PAGE TEXT =>
^^^^
Are you really in Lodi, Ca? That's a pretty small place. I'm not really sure your local scene is really a representative of the bigger picture you seem to be after.

Regardless, every style of music has 1,001 bands in the same scene.
How to stand out is to worked harder then the rest.

One band I was in 10 years ago was named one of the best unsigned bands in Los Angeles, and won local awards. The band prior to that played in front of a rep from pretty much every record company in existence at the time.

How did we do it? We worked hard.

When other bands were rehearsing once or twice a week, we rehearsed three times a week until we were a well oiled machine. We would sometimes rehearse with a click through the PA (the 2nd band used loops, so everything was to a click). This made sure we were tight, and it showed in our live shows.

Someone (usually me) went out to clubs that appealed to the same crowd as our music and flyered. And not just handing out flyers, but getting to know people in the other bands, getting to know the potential fans.

In the 2nd band, before cassettes became passe, we printed up 1000 cassette singles and gave them away at clubs.

The bands had professional press kits to give out to those in the industry. We had websites, email lists, pretty much everything a professional band would have.
^^^^
DATASET =>
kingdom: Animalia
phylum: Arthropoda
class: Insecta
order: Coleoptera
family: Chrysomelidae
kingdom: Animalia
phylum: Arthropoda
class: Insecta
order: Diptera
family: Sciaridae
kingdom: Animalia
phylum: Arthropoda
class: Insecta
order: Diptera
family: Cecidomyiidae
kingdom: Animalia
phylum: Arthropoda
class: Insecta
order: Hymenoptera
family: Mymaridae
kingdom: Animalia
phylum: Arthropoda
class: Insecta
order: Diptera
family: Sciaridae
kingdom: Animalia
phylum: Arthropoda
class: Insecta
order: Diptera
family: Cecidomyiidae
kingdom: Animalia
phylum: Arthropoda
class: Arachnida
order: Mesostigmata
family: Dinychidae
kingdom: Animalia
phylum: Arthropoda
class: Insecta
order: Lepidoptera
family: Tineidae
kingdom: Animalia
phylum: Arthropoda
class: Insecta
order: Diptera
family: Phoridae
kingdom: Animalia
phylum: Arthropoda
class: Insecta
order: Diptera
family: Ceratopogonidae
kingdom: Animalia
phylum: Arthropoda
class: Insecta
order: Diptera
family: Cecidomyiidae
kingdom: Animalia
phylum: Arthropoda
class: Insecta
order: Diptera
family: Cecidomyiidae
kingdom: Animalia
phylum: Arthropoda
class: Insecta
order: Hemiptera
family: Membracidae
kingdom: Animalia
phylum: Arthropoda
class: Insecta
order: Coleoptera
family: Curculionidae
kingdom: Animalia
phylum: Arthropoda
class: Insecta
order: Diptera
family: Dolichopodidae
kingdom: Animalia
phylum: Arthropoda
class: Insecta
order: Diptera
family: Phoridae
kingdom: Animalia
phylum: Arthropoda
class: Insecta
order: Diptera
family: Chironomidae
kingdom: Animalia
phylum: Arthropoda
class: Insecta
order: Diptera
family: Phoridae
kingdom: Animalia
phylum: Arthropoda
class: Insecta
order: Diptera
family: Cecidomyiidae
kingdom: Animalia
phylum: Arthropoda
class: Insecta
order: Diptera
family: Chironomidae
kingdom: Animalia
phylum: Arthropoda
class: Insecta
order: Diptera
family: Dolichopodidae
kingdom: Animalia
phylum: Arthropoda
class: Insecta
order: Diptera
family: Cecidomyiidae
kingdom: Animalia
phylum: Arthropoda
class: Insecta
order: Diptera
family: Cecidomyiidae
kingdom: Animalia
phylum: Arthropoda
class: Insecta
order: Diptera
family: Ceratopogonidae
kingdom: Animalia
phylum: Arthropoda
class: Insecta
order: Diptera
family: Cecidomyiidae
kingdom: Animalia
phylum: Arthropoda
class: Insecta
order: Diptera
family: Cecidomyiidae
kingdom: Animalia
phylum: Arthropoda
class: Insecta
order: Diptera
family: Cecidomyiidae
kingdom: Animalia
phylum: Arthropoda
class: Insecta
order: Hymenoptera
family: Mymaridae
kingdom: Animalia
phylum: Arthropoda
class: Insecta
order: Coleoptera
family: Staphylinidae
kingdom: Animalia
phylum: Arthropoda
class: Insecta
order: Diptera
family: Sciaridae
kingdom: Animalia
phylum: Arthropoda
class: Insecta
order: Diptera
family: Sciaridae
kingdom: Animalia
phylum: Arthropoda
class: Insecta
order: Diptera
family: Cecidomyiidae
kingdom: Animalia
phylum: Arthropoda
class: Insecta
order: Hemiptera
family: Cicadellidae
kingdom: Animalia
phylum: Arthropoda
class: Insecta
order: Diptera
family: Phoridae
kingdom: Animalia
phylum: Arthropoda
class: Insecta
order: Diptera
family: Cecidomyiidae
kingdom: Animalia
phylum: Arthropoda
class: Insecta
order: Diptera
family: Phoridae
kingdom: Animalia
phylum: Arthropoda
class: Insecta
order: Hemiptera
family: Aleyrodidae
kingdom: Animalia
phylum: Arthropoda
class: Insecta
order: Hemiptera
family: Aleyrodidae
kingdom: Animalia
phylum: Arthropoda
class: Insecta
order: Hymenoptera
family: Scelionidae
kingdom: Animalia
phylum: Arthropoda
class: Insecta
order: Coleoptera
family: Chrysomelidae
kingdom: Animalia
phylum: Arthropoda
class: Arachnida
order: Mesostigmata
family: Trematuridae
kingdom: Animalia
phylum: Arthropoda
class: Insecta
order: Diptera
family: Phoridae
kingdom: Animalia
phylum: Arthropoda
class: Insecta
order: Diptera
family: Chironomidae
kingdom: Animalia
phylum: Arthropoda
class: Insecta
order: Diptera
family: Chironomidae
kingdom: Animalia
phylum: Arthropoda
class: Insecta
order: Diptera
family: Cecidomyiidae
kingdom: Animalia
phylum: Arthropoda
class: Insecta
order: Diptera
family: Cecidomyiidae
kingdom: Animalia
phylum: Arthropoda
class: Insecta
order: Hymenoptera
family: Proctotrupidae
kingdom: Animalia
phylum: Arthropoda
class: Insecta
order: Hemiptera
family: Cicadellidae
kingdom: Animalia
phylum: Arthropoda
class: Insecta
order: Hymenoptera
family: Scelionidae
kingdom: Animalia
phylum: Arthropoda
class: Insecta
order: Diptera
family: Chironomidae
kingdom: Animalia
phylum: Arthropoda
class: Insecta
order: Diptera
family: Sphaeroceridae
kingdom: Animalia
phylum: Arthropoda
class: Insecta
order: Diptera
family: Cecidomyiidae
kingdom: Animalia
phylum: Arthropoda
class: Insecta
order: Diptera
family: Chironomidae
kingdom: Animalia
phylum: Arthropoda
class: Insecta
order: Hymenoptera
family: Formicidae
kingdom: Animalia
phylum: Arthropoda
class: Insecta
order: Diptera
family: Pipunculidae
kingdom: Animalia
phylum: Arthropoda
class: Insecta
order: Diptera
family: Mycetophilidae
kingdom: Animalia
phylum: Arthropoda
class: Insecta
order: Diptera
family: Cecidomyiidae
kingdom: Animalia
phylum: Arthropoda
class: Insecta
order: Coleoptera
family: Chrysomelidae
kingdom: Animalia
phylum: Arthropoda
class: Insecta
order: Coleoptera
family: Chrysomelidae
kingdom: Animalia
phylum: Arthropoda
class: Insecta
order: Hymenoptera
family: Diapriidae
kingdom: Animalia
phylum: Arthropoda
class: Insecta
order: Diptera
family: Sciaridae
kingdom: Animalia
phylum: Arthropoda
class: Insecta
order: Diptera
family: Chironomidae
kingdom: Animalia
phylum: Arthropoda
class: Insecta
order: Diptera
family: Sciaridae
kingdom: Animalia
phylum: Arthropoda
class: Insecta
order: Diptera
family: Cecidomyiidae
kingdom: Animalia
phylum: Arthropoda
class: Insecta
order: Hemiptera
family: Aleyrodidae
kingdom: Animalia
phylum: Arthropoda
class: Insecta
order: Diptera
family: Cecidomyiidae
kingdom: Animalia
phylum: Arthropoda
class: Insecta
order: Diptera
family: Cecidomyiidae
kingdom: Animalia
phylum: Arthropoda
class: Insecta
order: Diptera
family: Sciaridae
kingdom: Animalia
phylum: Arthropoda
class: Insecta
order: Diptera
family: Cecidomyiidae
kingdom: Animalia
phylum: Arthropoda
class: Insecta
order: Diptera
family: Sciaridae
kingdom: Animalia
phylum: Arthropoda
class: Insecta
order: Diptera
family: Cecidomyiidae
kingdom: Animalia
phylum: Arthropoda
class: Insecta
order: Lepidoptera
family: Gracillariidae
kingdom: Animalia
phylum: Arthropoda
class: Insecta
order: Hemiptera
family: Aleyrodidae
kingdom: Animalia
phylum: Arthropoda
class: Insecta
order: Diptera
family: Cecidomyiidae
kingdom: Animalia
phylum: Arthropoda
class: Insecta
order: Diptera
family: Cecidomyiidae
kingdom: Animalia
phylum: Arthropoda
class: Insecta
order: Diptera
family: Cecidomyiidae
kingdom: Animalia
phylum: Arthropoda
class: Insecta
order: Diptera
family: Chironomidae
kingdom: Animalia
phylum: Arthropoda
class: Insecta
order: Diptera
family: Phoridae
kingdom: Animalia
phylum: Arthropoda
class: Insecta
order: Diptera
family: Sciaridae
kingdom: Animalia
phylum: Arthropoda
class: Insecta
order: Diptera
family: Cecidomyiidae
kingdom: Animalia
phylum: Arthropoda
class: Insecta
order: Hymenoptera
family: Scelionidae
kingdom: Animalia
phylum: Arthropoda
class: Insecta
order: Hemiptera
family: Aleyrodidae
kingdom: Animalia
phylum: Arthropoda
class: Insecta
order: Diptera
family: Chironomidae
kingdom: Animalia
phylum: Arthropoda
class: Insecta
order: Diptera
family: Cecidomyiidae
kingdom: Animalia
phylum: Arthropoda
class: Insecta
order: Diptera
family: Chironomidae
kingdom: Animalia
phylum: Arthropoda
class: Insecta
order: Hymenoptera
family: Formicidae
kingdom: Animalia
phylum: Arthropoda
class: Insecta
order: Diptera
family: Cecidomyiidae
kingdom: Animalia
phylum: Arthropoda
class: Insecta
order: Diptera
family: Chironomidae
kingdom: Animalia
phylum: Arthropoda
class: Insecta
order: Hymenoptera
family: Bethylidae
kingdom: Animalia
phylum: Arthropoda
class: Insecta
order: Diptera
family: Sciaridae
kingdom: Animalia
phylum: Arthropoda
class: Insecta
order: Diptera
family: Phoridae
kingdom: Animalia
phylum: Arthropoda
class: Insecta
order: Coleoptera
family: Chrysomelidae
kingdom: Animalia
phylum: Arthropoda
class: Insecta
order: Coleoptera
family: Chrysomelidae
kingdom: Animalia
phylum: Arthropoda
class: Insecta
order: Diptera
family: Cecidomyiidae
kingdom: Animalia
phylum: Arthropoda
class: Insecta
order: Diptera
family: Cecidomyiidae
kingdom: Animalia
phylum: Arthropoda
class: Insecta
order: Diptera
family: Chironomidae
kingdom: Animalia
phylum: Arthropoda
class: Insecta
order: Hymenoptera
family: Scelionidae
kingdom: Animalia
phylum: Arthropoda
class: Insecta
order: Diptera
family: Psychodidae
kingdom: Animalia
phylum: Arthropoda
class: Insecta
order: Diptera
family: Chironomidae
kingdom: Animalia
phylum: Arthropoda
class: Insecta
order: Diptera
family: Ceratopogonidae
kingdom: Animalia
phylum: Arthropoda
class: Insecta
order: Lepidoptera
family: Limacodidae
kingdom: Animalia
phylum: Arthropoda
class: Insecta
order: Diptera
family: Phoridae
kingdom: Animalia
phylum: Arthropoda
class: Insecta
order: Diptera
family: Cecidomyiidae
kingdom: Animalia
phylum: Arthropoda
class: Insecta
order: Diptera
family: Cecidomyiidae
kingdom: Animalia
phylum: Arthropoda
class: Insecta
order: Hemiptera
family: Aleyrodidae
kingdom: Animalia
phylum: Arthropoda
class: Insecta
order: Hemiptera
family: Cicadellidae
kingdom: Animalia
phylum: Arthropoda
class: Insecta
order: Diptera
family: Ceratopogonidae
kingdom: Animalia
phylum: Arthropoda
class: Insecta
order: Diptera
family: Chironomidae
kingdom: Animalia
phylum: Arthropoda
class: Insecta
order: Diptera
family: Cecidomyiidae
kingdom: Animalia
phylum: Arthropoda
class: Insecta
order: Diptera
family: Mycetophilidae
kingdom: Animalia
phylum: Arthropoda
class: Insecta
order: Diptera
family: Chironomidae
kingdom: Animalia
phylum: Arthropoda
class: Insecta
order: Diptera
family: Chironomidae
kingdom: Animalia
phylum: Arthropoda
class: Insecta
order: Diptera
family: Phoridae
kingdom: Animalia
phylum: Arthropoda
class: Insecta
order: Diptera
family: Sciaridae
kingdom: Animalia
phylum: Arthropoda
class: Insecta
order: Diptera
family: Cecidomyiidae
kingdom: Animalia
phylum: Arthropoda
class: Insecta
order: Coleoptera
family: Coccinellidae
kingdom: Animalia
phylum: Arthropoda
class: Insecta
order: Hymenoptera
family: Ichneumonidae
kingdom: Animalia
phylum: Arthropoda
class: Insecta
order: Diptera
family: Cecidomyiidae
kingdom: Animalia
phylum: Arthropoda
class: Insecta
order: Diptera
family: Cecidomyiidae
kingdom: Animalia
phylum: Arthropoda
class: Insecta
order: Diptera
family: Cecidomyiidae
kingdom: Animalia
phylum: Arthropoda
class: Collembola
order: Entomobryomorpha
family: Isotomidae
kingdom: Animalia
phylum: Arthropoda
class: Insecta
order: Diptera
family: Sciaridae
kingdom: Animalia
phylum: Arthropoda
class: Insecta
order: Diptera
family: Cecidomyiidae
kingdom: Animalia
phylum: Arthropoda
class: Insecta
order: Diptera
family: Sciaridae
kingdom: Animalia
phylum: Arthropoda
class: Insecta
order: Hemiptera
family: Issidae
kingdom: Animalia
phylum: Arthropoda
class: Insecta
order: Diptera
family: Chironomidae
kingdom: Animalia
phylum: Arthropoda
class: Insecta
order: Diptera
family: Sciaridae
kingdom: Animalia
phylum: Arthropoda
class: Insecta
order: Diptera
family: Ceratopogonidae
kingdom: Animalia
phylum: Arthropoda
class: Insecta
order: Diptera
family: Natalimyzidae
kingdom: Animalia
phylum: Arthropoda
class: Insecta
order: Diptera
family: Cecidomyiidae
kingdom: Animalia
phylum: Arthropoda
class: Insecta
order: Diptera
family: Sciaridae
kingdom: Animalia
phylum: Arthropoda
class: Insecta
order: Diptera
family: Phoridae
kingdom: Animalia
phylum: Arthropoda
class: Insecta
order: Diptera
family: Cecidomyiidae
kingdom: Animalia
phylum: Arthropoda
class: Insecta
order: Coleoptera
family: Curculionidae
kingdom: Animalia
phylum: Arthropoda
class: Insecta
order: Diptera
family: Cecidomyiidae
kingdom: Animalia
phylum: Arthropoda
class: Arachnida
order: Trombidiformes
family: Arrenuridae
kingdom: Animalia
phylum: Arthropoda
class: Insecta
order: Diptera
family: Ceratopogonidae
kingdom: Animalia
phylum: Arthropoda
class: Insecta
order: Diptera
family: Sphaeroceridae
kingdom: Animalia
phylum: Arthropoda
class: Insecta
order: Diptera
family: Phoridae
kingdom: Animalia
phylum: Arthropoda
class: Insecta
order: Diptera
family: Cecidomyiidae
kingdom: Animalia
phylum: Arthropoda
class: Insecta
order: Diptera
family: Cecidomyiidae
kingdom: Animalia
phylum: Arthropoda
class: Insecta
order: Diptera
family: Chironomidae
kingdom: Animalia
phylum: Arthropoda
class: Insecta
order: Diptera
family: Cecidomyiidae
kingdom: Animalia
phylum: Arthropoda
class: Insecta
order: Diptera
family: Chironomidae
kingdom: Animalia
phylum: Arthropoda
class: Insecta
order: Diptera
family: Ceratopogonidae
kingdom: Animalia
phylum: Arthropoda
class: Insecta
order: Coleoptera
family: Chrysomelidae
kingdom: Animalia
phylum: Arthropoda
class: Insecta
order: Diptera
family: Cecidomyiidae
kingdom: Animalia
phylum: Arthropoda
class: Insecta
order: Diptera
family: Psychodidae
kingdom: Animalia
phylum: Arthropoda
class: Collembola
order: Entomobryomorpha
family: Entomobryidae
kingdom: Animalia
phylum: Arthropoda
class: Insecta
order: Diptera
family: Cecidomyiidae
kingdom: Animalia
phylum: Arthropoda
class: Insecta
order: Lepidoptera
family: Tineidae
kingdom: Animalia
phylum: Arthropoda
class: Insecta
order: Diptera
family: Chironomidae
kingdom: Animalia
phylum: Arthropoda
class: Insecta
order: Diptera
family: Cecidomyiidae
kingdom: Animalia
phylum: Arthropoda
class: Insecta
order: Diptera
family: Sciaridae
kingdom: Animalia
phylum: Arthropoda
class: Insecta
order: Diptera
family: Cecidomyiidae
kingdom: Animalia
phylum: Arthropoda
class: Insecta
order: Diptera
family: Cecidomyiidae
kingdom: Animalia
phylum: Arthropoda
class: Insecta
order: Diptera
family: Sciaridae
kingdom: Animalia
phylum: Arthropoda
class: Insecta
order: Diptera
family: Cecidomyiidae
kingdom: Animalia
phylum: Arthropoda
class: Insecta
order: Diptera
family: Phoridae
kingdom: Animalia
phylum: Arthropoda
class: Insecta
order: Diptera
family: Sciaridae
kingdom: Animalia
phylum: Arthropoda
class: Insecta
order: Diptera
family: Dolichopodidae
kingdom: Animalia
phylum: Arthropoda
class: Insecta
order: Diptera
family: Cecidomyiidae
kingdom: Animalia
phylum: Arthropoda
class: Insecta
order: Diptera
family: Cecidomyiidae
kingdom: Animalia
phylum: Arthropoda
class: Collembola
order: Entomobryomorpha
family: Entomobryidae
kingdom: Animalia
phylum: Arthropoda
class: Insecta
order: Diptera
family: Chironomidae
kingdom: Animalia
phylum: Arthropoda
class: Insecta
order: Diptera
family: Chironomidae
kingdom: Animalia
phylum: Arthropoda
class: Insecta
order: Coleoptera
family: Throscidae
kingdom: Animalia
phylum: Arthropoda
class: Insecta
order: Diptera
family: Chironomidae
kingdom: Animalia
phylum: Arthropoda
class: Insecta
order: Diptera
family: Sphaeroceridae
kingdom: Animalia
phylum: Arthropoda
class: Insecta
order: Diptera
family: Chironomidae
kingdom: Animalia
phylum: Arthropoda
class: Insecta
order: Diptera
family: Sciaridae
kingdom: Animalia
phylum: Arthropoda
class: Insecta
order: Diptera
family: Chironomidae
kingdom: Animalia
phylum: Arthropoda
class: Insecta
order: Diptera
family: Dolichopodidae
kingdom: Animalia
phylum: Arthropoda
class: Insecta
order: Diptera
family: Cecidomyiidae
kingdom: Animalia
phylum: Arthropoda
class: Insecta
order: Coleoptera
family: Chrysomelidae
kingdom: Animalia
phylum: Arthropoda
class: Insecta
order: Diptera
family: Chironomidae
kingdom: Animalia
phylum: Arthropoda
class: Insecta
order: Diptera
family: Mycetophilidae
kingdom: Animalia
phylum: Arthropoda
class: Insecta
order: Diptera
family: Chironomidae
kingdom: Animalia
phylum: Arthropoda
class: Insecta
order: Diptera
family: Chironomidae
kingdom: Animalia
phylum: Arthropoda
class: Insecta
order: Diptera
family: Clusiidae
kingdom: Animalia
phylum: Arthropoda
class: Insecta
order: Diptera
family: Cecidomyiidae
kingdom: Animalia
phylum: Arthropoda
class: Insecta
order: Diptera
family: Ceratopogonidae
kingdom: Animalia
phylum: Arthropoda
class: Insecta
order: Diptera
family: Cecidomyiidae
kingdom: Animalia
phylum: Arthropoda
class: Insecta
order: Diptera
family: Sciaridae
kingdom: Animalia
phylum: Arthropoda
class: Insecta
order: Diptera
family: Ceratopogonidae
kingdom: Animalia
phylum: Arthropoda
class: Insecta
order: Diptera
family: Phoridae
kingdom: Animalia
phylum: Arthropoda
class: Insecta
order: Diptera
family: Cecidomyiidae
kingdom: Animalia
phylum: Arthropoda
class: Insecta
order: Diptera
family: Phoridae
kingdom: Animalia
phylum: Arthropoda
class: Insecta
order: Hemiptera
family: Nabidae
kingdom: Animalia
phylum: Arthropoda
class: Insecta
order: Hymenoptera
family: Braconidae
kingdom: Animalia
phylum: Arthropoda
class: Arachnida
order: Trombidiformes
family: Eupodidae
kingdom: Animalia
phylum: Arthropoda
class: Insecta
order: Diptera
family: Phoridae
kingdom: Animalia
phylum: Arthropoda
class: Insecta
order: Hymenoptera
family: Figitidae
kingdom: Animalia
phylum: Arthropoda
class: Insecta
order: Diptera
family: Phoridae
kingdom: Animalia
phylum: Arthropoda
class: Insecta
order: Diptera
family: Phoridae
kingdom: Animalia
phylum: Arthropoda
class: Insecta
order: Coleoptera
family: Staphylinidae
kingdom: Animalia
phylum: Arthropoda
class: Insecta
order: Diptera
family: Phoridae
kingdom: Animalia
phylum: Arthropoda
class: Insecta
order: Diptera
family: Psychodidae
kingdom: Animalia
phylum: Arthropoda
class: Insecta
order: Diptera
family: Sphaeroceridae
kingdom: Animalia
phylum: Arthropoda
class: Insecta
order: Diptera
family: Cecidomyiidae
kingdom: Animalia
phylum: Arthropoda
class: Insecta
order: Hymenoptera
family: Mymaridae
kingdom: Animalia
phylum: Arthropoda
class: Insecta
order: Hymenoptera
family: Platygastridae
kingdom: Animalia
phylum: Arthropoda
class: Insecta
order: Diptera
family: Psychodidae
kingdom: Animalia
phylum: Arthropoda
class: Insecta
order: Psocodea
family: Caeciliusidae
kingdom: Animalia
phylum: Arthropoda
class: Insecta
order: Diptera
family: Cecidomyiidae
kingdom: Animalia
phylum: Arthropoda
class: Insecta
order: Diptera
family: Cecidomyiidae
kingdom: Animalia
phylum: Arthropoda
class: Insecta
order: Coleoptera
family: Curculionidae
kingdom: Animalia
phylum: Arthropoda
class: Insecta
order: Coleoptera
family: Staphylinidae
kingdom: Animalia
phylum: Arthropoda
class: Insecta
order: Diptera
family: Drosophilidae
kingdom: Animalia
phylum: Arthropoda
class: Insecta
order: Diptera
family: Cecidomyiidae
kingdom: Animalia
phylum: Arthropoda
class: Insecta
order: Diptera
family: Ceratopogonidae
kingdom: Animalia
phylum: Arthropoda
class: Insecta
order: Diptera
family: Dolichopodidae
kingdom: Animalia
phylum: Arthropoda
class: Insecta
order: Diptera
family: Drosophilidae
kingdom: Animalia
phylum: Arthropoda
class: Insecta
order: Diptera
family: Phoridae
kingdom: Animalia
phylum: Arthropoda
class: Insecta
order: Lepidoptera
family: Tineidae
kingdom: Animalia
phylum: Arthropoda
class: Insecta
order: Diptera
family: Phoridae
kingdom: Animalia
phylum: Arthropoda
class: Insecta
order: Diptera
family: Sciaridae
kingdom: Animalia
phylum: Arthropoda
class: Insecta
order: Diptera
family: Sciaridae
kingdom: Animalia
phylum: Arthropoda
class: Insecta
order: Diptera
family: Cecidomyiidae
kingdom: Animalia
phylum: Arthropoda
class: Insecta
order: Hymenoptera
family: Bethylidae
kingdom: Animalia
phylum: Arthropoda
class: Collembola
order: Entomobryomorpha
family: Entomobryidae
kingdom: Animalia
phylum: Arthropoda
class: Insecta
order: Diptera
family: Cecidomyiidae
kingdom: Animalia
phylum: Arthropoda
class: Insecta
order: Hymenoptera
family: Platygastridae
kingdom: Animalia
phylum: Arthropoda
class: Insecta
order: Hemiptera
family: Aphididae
^^^^
Please continue the post about making a band stand out through hard work, picking up after its last sentence. The records have no connection to the text about standing out as a band.

This was all before myspace, before youtube, before social networking. I can only imagine how much more we could have done had those things existed at the time.

My last band eliminated the going to clubs and flyering and concentrated on target marketing online via these new online social networks. We knew we had a niche market for the music we wanted to do, and we knew it wasn't going to appeal to most people. So we focused on finding those niche people around the world. Thankfully, a DJ in Chicago liked us, and a DJ in England liked us, and suddenly we were getting on internet radio shows and pod casts. Next thing I know, we're selling CDs from Japan to the Netherlands to Brazil. Granted, we did not sell a ton of copies, and some unfortunate events prevented us from following up on our momentum, but hey, we're out there.

The key was in this third band is we just bypassed the local scene, we didn't even really think about it, and we looked at the global scene.

I know of plenty of bands that can't fill a club in their home town, but are well known over seas.

I hope that helps.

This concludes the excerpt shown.